Lines with "dead" in the records below: say how many there are, and add nothing.

[Excerpts from a dataset]
○ ○ ○
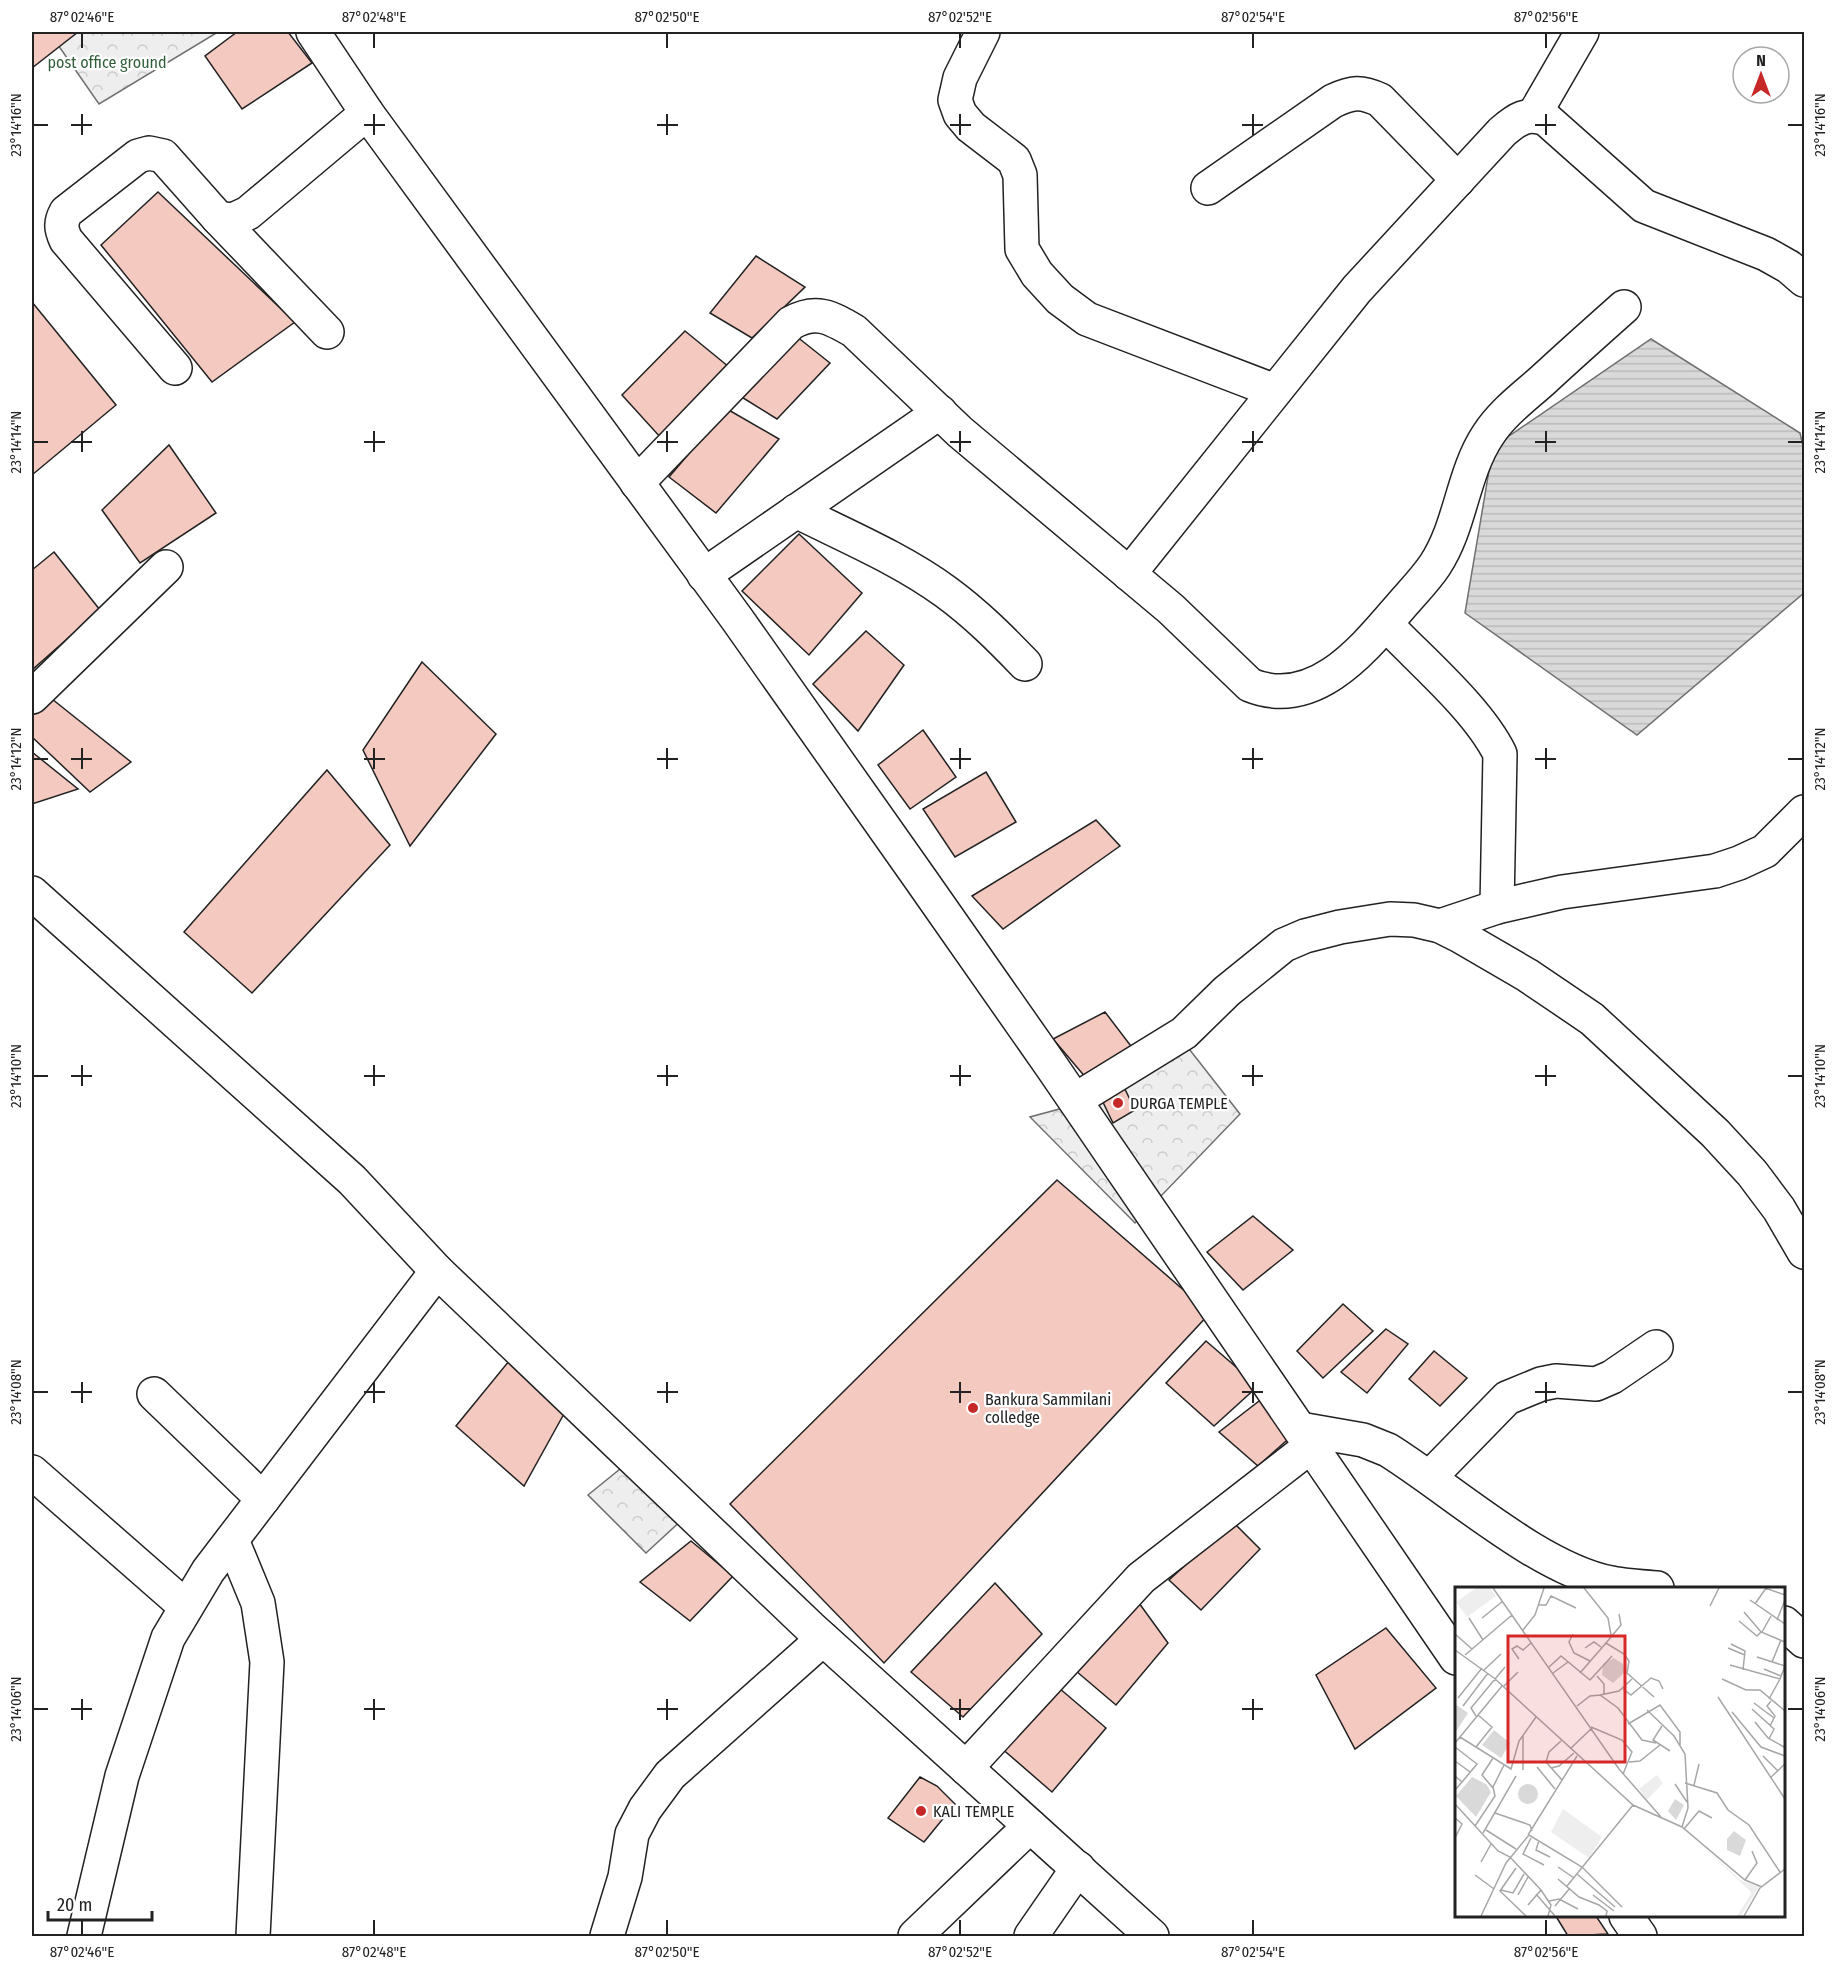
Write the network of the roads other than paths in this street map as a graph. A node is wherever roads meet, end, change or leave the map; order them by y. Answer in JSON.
{"nodes":[{"id":1,"x":313,"y":32,"type":"edge"},
{"id":2,"x":983,"y":32,"type":"edge"},
{"id":3,"x":1582,"y":32,"type":"edge"},
{"id":4,"x":367,"y":113,"type":"junction"},
{"id":5,"x":1534,"y":115,"type":"junction"},
{"id":6,"x":1458,"y":180,"type":"junction"},
{"id":7,"x":1208,"y":188,"type":"dead end"},
{"id":8,"x":218,"y":218,"type":"junction"},
{"id":9,"x":1804,"y":280,"type":"edge"},
{"id":10,"x":1624,"y":307,"type":"dead end"},
{"id":11,"x":327,"y":333,"type":"dead end"},
{"id":12,"x":175,"y":368,"type":"dead end"},
{"id":13,"x":1275,"y":391,"type":"junction"},
{"id":14,"x":940,"y":412,"type":"junction"},
{"id":15,"x":637,"y":483,"type":"junction"},
{"id":16,"x":796,"y":511,"type":"junction"},
{"id":17,"x":166,"y":567,"type":"dead end"},
{"id":18,"x":1129,"y":574,"type":"junction"},
{"id":19,"x":704,"y":575,"type":"junction"},
{"id":20,"x":1386,"y":624,"type":"junction"},
{"id":21,"x":1025,"y":664,"type":"dead end"},
{"id":22,"x":32,"y":697,"type":"edge"},
{"id":23,"x":1800,"y":824,"type":"edge"},
{"id":24,"x":32,"y":893,"type":"edge"},
{"id":25,"x":1497,"y":907,"type":"junction"},
{"id":26,"x":1440,"y":926,"type":"junction"},
{"id":27,"x":1075,"y":1100,"type":"junction"},
{"id":28,"x":1804,"y":1252,"type":"edge"},
{"id":29,"x":437,"y":1271,"type":"junction"},
{"id":30,"x":1656,"y":1347,"type":"dead end"},
{"id":31,"x":154,"y":1394,"type":"dead end"},
{"id":32,"x":1306,"y":1438,"type":"junction"},
{"id":33,"x":32,"y":1472,"type":"edge"},
{"id":34,"x":1430,"y":1477,"type":"junction"},
{"id":35,"x":263,"y":1499,"type":"junction"},
{"id":36,"x":232,"y":1540,"type":"junction"},
{"id":37,"x":1648,"y":1587,"type":"edge"},
{"id":38,"x":185,"y":1606,"type":"junction"},
{"id":39,"x":1785,"y":1624,"type":"edge"},
{"id":40,"x":823,"y":1639,"type":"junction"},
{"id":41,"x":1804,"y":1641,"type":"edge"},
{"id":42,"x":1455,"y":1657,"type":"edge"},
{"id":43,"x":966,"y":1768,"type":"junction"},
{"id":44,"x":1030,"y":1826,"type":"junction"},
{"id":45,"x":1078,"y":1869,"type":"junction"},
{"id":46,"x":1627,"y":1917,"type":"edge"},
{"id":47,"x":84,"y":1936,"type":"edge"},
{"id":48,"x":253,"y":1936,"type":"edge"},
{"id":49,"x":607,"y":1936,"type":"edge"},
{"id":50,"x":915,"y":1936,"type":"edge"},
{"id":51,"x":1031,"y":1936,"type":"edge"},
{"id":52,"x":1152,"y":1936,"type":"edge"},
{"id":53,"x":1640,"y":1936,"type":"edge"}],
"edges":[{"from":1,"to":4,"type":"street"},
{"from":2,"to":13,"type":"street"},
{"from":3,"to":5,"type":"street"},
{"from":4,"to":8,"type":"street"},
{"from":4,"to":15,"type":"street"},
{"from":5,"to":6,"type":"street"},
{"from":5,"to":9,"type":"street"},
{"from":6,"to":7,"type":"street"},
{"from":6,"to":13,"type":"street"},
{"from":8,"to":11,"type":"street"},
{"from":8,"to":12,"type":"street"},
{"from":10,"to":20,"type":"street"},
{"from":13,"to":18,"type":"street"},
{"from":14,"to":15,"type":"street"},
{"from":14,"to":16,"type":"street"},
{"from":14,"to":18,"type":"street"},
{"from":15,"to":19,"type":"street"},
{"from":16,"to":19,"type":"street"},
{"from":16,"to":21,"type":"street"},
{"from":17,"to":22,"type":"street"},
{"from":18,"to":20,"type":"street"},
{"from":19,"to":27,"type":"street"},
{"from":20,"to":25,"type":"street"},
{"from":23,"to":25,"type":"street"},
{"from":24,"to":29,"type":"street"},
{"from":25,"to":26,"type":"street"},
{"from":26,"to":27,"type":"street"},
{"from":26,"to":28,"type":"street"},
{"from":27,"to":32,"type":"street"},
{"from":29,"to":35,"type":"street"},
{"from":29,"to":40,"type":"street"},
{"from":30,"to":34,"type":"street"},
{"from":31,"to":35,"type":"street"},
{"from":32,"to":34,"type":"street"},
{"from":32,"to":42,"type":"street"},
{"from":32,"to":43,"type":"street"},
{"from":33,"to":38,"type":"street"},
{"from":34,"to":37,"type":"street"},
{"from":35,"to":36,"type":"street"},
{"from":36,"to":38,"type":"street"},
{"from":36,"to":48,"type":"street"},
{"from":38,"to":47,"type":"street"},
{"from":39,"to":41,"type":"street"},
{"from":40,"to":43,"type":"street"},
{"from":40,"to":49,"type":"street"},
{"from":43,"to":44,"type":"street"},
{"from":44,"to":45,"type":"street"},
{"from":44,"to":50,"type":"street"},
{"from":45,"to":51,"type":"street"},
{"from":45,"to":52,"type":"street"},
{"from":46,"to":53,"type":"street"}]}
○ ○ ○
Expected output :: 8